:: What the task asks ::
Rewrite the part of the records that opens with the line containing "pose: elev=327.4 azim=347.9" and closes with the end of the records, swapping "elev" for "elevation" and leaving everything else unchanged.

(Data records)
## BEGIN

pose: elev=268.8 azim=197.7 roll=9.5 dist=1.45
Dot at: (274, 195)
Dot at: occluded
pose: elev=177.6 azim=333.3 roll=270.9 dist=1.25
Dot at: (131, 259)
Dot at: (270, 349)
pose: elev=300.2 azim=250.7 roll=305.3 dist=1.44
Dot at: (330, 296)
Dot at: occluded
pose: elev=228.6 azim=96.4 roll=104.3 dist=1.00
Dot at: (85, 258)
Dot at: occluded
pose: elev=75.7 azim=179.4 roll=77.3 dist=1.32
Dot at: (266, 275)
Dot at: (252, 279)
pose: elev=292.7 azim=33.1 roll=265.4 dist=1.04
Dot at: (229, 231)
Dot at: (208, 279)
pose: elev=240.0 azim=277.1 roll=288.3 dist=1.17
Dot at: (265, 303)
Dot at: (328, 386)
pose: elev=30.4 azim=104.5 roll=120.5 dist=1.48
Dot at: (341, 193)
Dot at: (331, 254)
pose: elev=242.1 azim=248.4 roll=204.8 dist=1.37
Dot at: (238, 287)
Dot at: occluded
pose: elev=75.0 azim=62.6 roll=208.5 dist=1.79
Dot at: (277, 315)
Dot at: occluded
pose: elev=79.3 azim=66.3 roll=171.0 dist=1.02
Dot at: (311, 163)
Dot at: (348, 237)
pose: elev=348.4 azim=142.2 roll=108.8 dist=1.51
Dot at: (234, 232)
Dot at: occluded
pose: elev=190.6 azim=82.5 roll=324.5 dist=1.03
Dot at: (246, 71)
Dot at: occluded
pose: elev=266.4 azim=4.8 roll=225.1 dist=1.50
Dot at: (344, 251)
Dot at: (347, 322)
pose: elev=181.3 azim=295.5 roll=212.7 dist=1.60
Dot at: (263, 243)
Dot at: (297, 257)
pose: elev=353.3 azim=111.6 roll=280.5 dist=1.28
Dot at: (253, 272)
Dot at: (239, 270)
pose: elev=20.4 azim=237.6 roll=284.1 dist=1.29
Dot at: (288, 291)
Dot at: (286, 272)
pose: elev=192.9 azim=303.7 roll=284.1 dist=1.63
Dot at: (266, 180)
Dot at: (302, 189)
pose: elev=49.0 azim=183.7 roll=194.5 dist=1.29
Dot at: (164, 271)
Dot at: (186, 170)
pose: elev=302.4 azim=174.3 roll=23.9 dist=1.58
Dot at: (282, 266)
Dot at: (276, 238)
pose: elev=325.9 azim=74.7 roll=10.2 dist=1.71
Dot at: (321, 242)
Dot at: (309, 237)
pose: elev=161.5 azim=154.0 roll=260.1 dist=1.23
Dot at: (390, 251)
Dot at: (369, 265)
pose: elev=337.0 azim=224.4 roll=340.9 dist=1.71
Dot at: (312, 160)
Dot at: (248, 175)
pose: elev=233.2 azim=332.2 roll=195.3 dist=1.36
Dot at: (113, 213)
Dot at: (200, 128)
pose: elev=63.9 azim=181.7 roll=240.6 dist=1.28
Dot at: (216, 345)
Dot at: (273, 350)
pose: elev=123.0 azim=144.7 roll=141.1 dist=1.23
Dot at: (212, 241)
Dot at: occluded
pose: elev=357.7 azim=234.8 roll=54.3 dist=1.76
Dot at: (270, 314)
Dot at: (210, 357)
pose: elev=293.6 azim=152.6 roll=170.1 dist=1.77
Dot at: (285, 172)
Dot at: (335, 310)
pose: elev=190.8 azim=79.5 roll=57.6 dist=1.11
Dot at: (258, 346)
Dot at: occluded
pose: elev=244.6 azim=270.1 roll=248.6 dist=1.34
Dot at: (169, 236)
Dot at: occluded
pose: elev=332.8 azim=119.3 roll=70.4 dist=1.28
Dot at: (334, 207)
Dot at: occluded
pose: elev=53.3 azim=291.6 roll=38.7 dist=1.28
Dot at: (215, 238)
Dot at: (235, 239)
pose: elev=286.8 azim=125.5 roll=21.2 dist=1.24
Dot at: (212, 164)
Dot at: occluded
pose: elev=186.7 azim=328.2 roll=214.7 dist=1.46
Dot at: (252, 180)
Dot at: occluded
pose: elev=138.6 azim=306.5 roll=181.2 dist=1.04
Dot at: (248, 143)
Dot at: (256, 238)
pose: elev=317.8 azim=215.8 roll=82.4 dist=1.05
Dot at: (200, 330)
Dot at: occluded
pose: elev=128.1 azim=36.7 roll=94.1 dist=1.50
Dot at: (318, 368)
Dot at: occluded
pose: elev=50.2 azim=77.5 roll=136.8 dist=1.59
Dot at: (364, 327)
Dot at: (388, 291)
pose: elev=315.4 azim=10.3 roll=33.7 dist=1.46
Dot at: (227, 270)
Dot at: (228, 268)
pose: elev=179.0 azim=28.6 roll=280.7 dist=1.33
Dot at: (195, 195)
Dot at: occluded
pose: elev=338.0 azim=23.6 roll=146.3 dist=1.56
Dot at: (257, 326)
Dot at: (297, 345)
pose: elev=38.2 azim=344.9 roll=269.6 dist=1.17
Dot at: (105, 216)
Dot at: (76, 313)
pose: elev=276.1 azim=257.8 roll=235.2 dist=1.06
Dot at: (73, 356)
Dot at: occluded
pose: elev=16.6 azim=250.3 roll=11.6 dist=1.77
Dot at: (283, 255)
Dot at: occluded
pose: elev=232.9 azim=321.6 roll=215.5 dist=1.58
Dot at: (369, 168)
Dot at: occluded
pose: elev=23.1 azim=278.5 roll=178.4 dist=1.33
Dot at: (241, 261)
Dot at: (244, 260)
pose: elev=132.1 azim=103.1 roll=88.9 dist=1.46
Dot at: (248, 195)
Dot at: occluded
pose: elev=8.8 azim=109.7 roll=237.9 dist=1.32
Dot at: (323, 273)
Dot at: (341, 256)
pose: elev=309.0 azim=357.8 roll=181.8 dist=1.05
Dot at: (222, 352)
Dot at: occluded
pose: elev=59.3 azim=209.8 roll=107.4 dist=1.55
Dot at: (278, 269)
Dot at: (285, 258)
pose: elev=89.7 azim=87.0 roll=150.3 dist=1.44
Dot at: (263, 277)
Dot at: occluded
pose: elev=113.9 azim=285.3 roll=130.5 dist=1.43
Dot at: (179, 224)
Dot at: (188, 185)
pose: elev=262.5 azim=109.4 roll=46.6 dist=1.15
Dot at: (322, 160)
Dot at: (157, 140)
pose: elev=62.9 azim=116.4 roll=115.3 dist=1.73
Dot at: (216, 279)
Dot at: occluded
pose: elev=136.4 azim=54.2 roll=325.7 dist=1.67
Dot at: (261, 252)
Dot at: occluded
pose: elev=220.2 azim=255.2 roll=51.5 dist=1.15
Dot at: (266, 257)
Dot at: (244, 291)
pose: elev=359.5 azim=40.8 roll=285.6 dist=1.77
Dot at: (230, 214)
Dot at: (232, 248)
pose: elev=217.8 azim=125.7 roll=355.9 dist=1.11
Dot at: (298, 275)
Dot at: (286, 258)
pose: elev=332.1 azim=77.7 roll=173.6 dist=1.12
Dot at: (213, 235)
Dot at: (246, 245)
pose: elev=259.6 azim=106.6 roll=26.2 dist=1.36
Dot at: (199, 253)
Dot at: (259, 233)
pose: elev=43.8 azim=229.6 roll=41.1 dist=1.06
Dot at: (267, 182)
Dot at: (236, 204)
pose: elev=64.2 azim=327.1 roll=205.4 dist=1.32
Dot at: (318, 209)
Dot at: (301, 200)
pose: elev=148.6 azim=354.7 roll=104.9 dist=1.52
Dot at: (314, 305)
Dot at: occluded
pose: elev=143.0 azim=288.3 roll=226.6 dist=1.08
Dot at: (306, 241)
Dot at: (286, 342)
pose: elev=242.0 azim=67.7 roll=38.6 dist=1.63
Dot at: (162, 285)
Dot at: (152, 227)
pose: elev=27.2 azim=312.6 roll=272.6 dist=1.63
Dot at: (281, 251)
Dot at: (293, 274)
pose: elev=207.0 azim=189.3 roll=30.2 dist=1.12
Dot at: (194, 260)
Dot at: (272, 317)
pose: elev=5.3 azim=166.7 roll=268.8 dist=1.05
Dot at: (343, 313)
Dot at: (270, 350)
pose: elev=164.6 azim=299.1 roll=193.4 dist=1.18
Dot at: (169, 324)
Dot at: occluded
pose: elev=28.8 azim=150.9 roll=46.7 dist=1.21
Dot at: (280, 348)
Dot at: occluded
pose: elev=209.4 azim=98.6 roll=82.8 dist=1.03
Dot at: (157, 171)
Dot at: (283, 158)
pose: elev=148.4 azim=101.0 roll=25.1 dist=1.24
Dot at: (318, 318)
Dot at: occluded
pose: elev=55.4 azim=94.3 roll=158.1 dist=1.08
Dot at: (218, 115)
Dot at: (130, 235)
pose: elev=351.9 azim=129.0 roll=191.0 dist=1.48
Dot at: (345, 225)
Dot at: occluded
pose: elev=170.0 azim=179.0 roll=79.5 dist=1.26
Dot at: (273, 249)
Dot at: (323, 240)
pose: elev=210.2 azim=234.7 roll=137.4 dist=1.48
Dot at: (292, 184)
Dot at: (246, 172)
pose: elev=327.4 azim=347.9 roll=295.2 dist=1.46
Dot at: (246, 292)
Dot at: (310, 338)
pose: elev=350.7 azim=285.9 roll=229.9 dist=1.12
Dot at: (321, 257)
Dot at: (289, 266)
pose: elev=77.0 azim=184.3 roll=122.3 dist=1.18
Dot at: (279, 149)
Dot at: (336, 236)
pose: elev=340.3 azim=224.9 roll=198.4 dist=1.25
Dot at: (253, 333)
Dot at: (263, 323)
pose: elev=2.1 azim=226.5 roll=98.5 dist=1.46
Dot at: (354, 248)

## END

:: Exercise answer ::
pose: elevation=327.4 azim=347.9 roll=295.2 dist=1.46
Dot at: (246, 292)
Dot at: (310, 338)
pose: elevation=350.7 azim=285.9 roll=229.9 dist=1.12
Dot at: (321, 257)
Dot at: (289, 266)
pose: elevation=77.0 azim=184.3 roll=122.3 dist=1.18
Dot at: (279, 149)
Dot at: (336, 236)
pose: elevation=340.3 azim=224.9 roll=198.4 dist=1.25
Dot at: (253, 333)
Dot at: (263, 323)
pose: elevation=2.1 azim=226.5 roll=98.5 dist=1.46
Dot at: (354, 248)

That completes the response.